According to a Parliamentary return made in 1832, the vicar, Mr Pilgrim, resided in Dover, as he stated in that return that there was no suitable house for him in his parish. The Rev J. B. Roberts and his successor, found this big parsonage and its extensive grounds very expensive to keep up, and on the opposite side of the river, just below the bridge, the Rev Tennison Mosse, who was a bit of a building speculator, in the ’60s built Brookfield House, with the intention of making it the vicarage, but it was never used for that purpose.

 

VICARAGE CLOSE

The land below the bridge, on the east side of the river, was anciently part of the glebe land. The upper portion of it, however, from the bridge to below Brookfield Cottages, was at some period made freehold, and sold as such for building land, by Mr Thomas Robinson, in 1860, under the name of the " Vicarage Close.“ Possibly that part was common land beside the old ford,

 

MODEL COTTAGES

On the land sold as Vicarage Close in 1860, there were standing at the time of the sale, buildings which had been used for a few years as the National School. On the lower part of the site, Mr Watson built, for the Rev Tennison Mosse’s Cottage Building Society, five pairs of “model“ cottages, and at the same time built Brookfield House, in the eastern end of which was incorporated a cross section of the schools, apparently built for the master’s residence in 1856. When the Cottage Building Society was wound-up Mr Charles K. Freshfield, MP, acquired this property, and owned it until he retired from the representation of Dover. Mr Freshfield was elected MP for Dover in 1865, polling only 15 votes less than his fellow Conservative, Major Alexander Dickson. In those days Dover sent two men to Parliament. Mr Preshfield was an influential promoter of the London, Chatham and Dover Railway. He lost his seat in 1868, but regained it in 1874 and held on to it until his retirement in 1885.

 

BUCKLAND SCHOOLS

The provision of elementary school accommodation in Buckland, although associated with Vicarage Close, did not begin these. In the year 1839 there was no such provision in Buckland except a Dame’s school. As soon as the new Wesleyan Chapel was opened, at the close of 1839, the old chapel on the other side of the road was used as a day school, but it seems to have been discontinued as such after the first Buckland parish school was erected in 1842. That was a wooden building for 100 boys and girls, which stood where Buckland cemetery now is, the master and mistress being John and Elizabeth Mutton, the former having been a relieving officer of the River Union.
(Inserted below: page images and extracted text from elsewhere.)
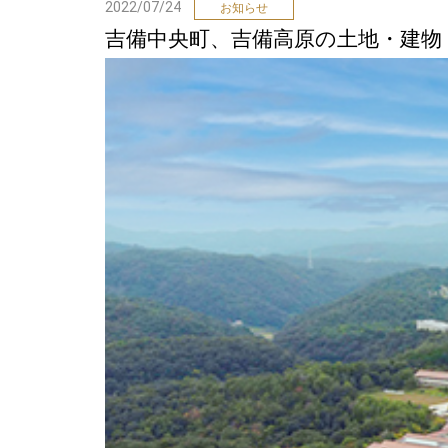
2022/07/24
お知らせ
吉備中央町、吉備高原の土地・建物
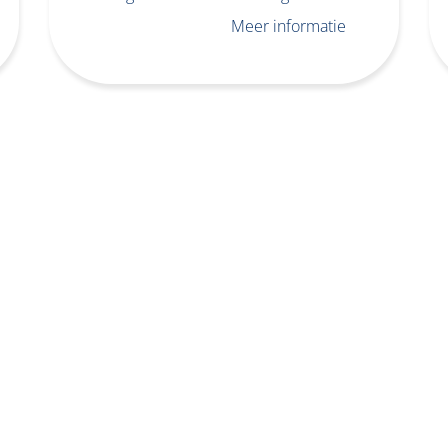
Meer informatie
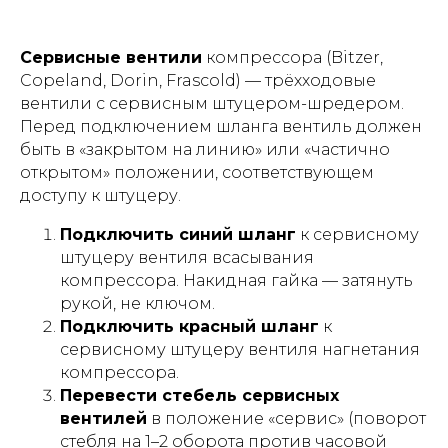
Сервисные вентили
компрессора (Bitzer,
Copeland, Dorin, Frascold) — трёхходовые
вентили с сервисным штуцером-шредером.
Перед подключением шланга вентиль должен
быть в «закрытом на линию» или «частично
открытом» положении, соответствующем
доступу к штуцеру.
Подключить синий шланг
к сервисному
штуцеру вентиля всасывания
компрессора. Накидная гайка — затянуть
рукой, не ключом.
Подключить красный шланг
к
сервисному штуцеру вентиля нагнетания
компрессора.
Перевести стебель сервисных
вентилей
в положение «сервис» (поворот
стебля на 1–2 оборота против часовой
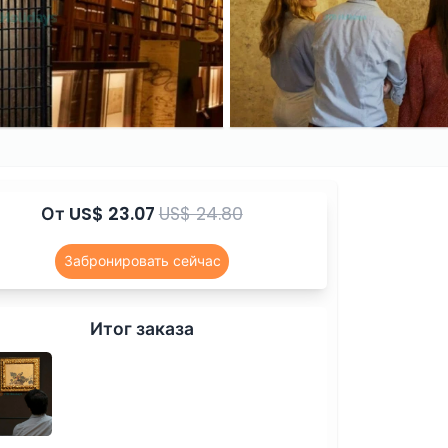
От
US$ 23.07
US$ 24.80
Забронировать сейчас
Итог заказа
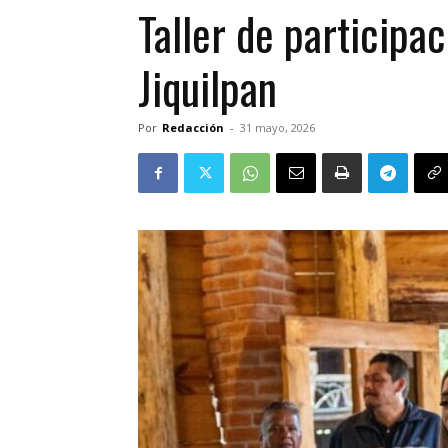
Taller de participa
Jiquilpan
Por
Redacción
-
31 mayo, 2026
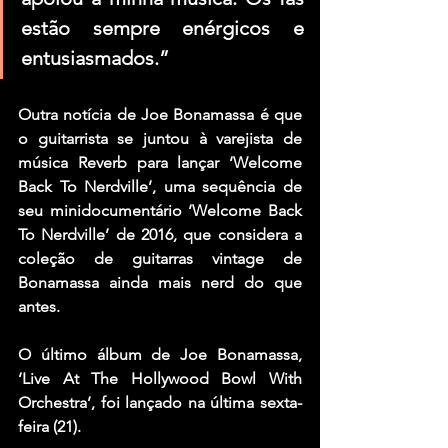
estão sempre enérgicos e 
entusiasmados.”
Outra notícia de Joe Bonamassa é que 
o guitarrista se juntou à varejista de 
música Reverb para lançar ‘Welcome 
Back To Nerdville’, uma sequência de 
seu minidocumentário ‘Welcome Back 
To Nerdville’ de 2016, que considera a 
coleção de guitarras vintage de 
Bonamassa ainda mais nerd do que 
antes.
O último álbum de Joe Bonamassa, 
‘Live At The Hollywood Bowl With 
Orchestra’, foi lançado na última sexta-
feira (21).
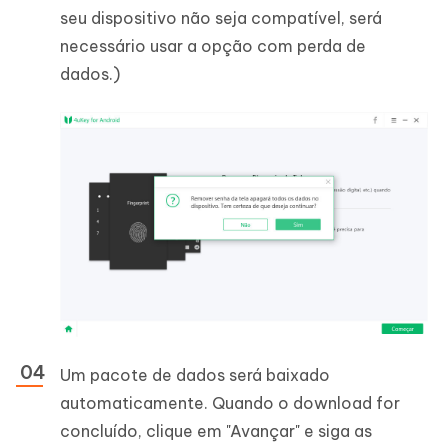
seu dispositivo não seja compatível, será
necessário usar a opção com perda de
dados.)
Um pacote de dados será baixado
automaticamente. Quando o download for
concluído, clique em "Avançar" e siga as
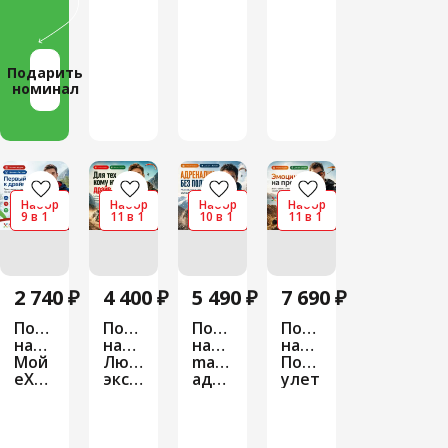
Подарить
номинал
Набор
Набор
Набор
Набор
9 в 1
11 в 1
10 в 1
11 в 1
2 740 ₽
4 400 ₽
5 490 ₽
7 690 ₽
Подарочный
Подарочный
Подарочный
Подарочный
набор
набор
набор
набор
Мой
Любителю
maXimum
Полный
eXtreme
экстрима
адреналина
улет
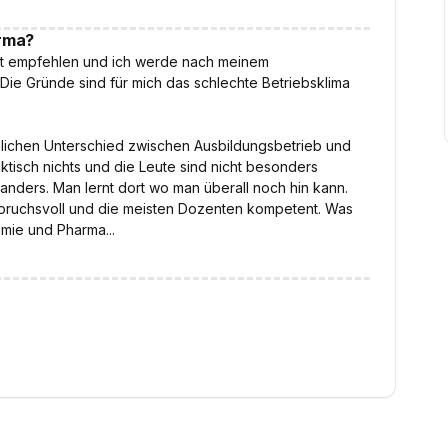
irma?
cht empfehlen und ich werde nach meinem
Die Gründe sind für mich das schlechte Betriebsklima
iemlichen Unterschied zwischen Ausbildungsbetrieb und
ktisch nichts und die Leute sind nicht besonders
 anders. Man lernt dort wo man überall noch hin kann.
nspruchsvoll und die meisten Dozenten kompetent. Was
mie und Pharma...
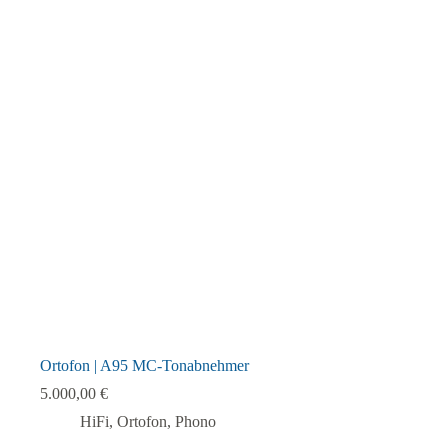
mehrere
Varianten
auf.
Die
Optionen
können
auf
der
Produktseite
gewählt
werden
Ortofon | A95 MC-Tonabnehmer
5.000,00
€
HiFi
,
Ortofon
,
Phono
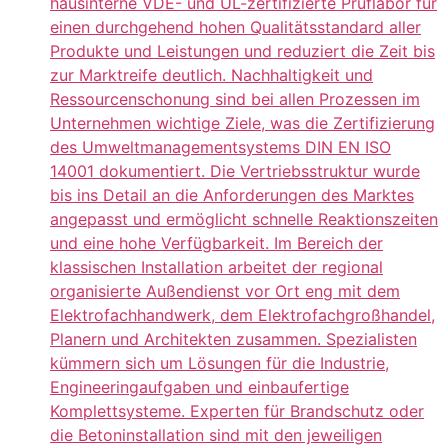
hausinterne VDE- und UL-zertifizierte Prüflabor für
einen durchgehend hohen Qualitätsstandard aller
Produkte und Leistungen und reduziert die Zeit bis
zur Marktreife deutlich. Nachhaltigkeit und
Ressourcenschonung sind bei allen Prozessen im
Unternehmen wichtige Ziele, was die Zertifizierung
des Umweltmanagementsystems DIN EN ISO
14001 dokumentiert. Die Vertriebsstruktur wurde
bis ins Detail an die Anforderungen des Marktes
angepasst und ermöglicht schnelle Reaktionszeiten
und eine hohe Verfügbarkeit. Im Bereich der
klassischen Installation arbeitet der regional
organisierte Außendienst vor Ort eng mit dem
Elektrofachhandwerk, dem Elektrofachgroßhandel,
Planern und Architekten zusammen. Spezialisten
kümmern sich um Lösungen für die Industrie,
Engineeringaufgaben und einbaufertige
Komplettsysteme. Experten für Brandschutz oder
die Betoninstallation sind mit den jeweiligen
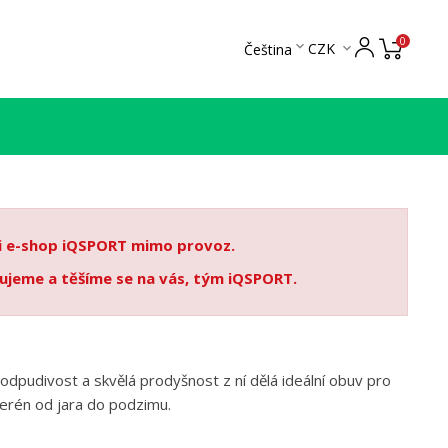
0

CZK
Čeština

 i e-shop iQSPORT mimo provoz.
ujeme a těšíme se na vás, tým iQSPORT.
doodpudivost a skvělá prodyšnost z ní dělá ideální obuv pro
terén od jara do podzimu.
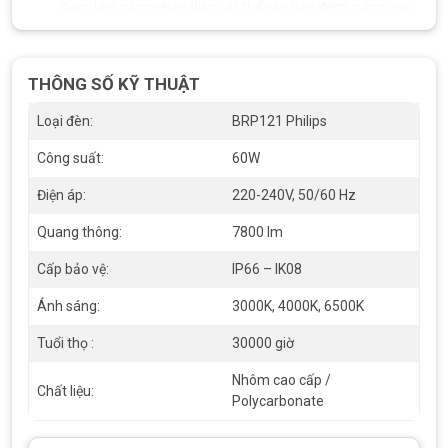
được khả năng nhận diện vật thể vào ban đêm, nâng cao
độ an toàn cho người đi đường.
Đèn không bị nhấp nháy, không chói lóa
, tạo được cảm
THÔNG SỐ KỸ THUẬT
giác dễ chịu cho mắt và an toàn cho thị giác người sử
dụng.
Loại đèn:
BRP121 Philips
Chất lượng ánh sáng ổn định trong suốt vòng đời hoạt
Công suất:
60W
động, không bị suy giảm như là các loại đèn truyền thống.
Điện áp:
220-240V, 50/60 Hz
Với chỉ 20W, bạn vẫn có được một nguồn sáng chất lượng cao,
đồng đều và rõ ràng trong nhiều năm sử dụng liên tục.
Quang thông:
7800 lm
Cấp bảo vệ:
IP66 – IK08
Ánh sáng:
3000K, 4000K, 6500K
Tuổi thọ :
30000 giờ
Nhôm cao cấp /
Chất liệu:
Polycarbonate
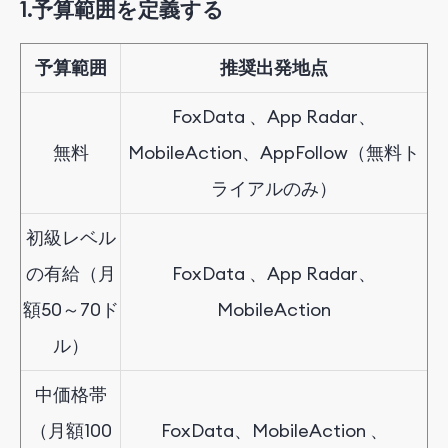
1.
予算範囲を定義する
予算範囲
推奨出発地点
FoxData
、App Radar、
無料
MobileAction、AppFollow（無料ト
ライアルのみ）
初級レベル
の有給
（月
FoxData
、App Radar、
額50～70ド
MobileAction
ル）
中価格帯
（月額100
FoxData、MobileAction
、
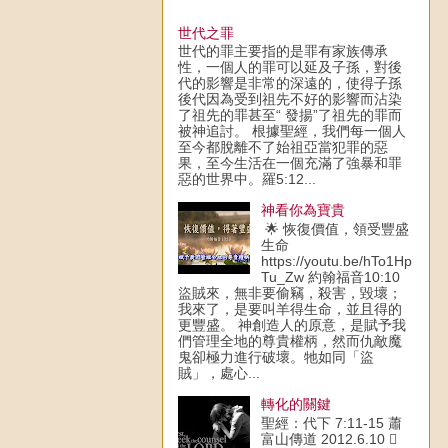
世代之罪
世代的罪主要指的是罪有家族傳承
性，一個人的罪可以延及子孫，對後
代的影響是非常的深遠的，使得子孫
後代因為受到祖先不好的影響而沾染
了祖先的罪甚至“ 發揚”了祖先的罪而
被神追討。 根據聖經，我們每一個人
至今都脫離不了始祖亞當犯罪的惡
果，至今生活在一個充滿了強暴和罪
惡的世界中。羅5:12...
神看你為寶貴
🌟 恢復價值，領受豐盛
生命
https://youtu.be/hTo1Hp
Tu_Zw 約翰福音10:10
盜賊來，無非要偷竊，殺害，毀壞；
我來了，是要叫羊得生命，並且得的
更豐盛。 神創造人的原意，是賦予我
們管理全地的尊貴權柄，然而仇敵魔
鬼卻極力進行破壞。牠如同「盜
賊」，處心...
轉化的關鍵
聖經：代下 7:11-15 蕭
富山傳道 2012.6.10 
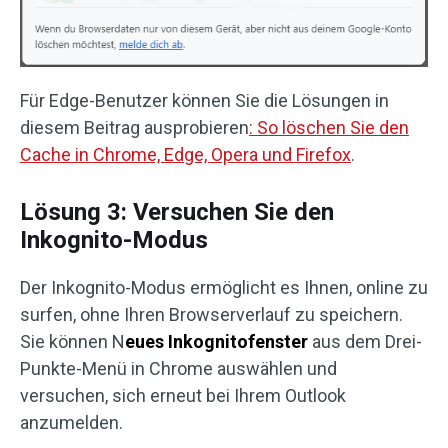
Für Edge-Benutzer können Sie die Lösungen in
diesem Beitrag ausprobieren
: So löschen Sie den
Cache in Chrome, Edge, Opera und Firefox
.
Lösung 3: Versuchen Sie den
Inkognito-Modus
Der Inkognito-Modus ermöglicht es Ihnen, online zu
surfen, ohne Ihren Browserverlauf zu speichern.
Sie können N
eues Inkognitofenster
aus dem Drei-
Punkte-Menü in Chrome auswählen und
versuchen, sich erneut bei Ihrem Outlook
anzumelden.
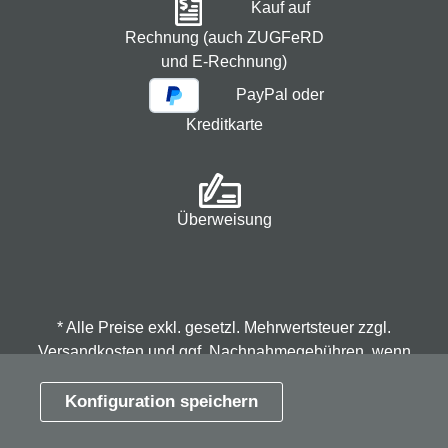
Kauf auf
Rechnung (auch ZUGFeRD
und E-Rechnung)
PayPal oder
Kreditkarte
Überweisung
* Alle Preise exkl. gesetzl. Mehrwertsteuer zzgl.
Versandkosten
und ggf. Nachnahmegebühren, wenn
nicht anders angegeben.
Konfiguration speichern
© 2026 Spindmax - Stegmann & Co.KG, alle Rechte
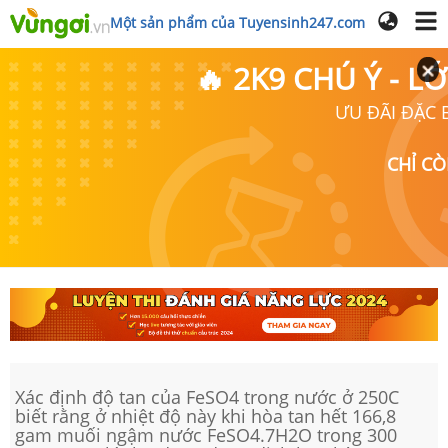
Một sản phẩm của Tuyensinh247.com
🔥 2K9 CHÚ Ý - 
ƯU ĐÃI ĐẶC B
CHỈ C
Xác định độ tan của FeSO4 trong nước ở 250C
biết rằng ở nhiệt độ này khi hòa tan hết 166,8
gam muối ngậm nước FeSO4.7H2O trong 300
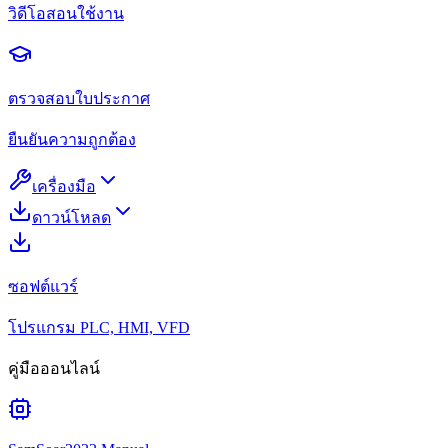
วิดีโอสอนใช้งาน
ตรวจสอบใบประกาศ
ยืนยันความถูกต้อง
เครื่องมือ
ดาวน์โหลด
ซอฟต์แวร์
โปรแกรม PLC, HMI, VFD
คู่มือออนไลน์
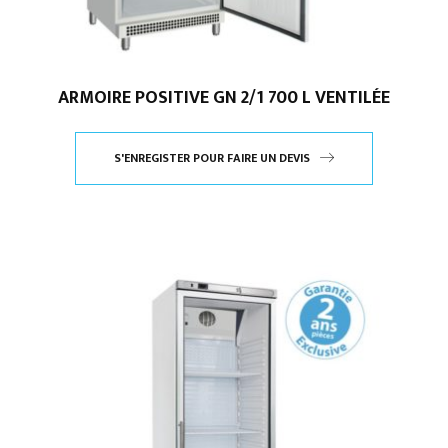
ARMOIRE POSITIVE GN 2/1 700 L VENTILÉE
S'ENREGISTER POUR FAIRE UN DEVIS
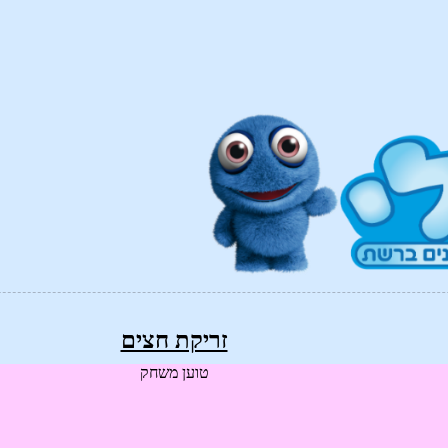
זריקת חצים
טוען משחק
When these schools became too small, provision was made in Vicarage Close, where buildings were erected in 1856.

These buildings had a frontage to Willow Walk of about 20 yards, but with the exception of the eastern section, were not of a very substantial character, and were demolished to make room for Brookfield House with the intention of converting it into a vicarage. In furtherance of that object, a new site for the Buckland schools was purchased for £200 on the southern side of London Road, and a Government grant of £1320 was obtained to defray the cost of the building. The purchase money of the land, secured on mortgage, was left, when the Rev Tennison Mosse gave up the living in 1867, for the School Trustees to deal with.

The foundation stone of the school was laid on 24th February, 1859. The school building was topped with a clock and the former ship’s bell of the Earl of Eglinton, a first class wooden full-rigged ship which was built at Troon in 1854. She was stranded at St Margaret's Bay in 1860. When the 1,275-ton ship was salvaged the bell was purchased for a small sum by the church managers.

 

Buckland Bridge

Buckland Bridge photographed about 80 years ago, from the footpath to St Andrew’s Church, as an open-topped tram trundled over the bridge from the direction of the tram shed, just off the picture to the left, towards the town centre. To the left of the tram are open fields where Whitfield Avenue homes stand today. Beyond the tram on the right are terraced homes at the end of Buckland Avenue and, on the right, two houses which used to stand practically on the bridge, at the end of London Road.

 

Buckland Rectory

Above is the old Rectory from the garden with the older part of the property on the right.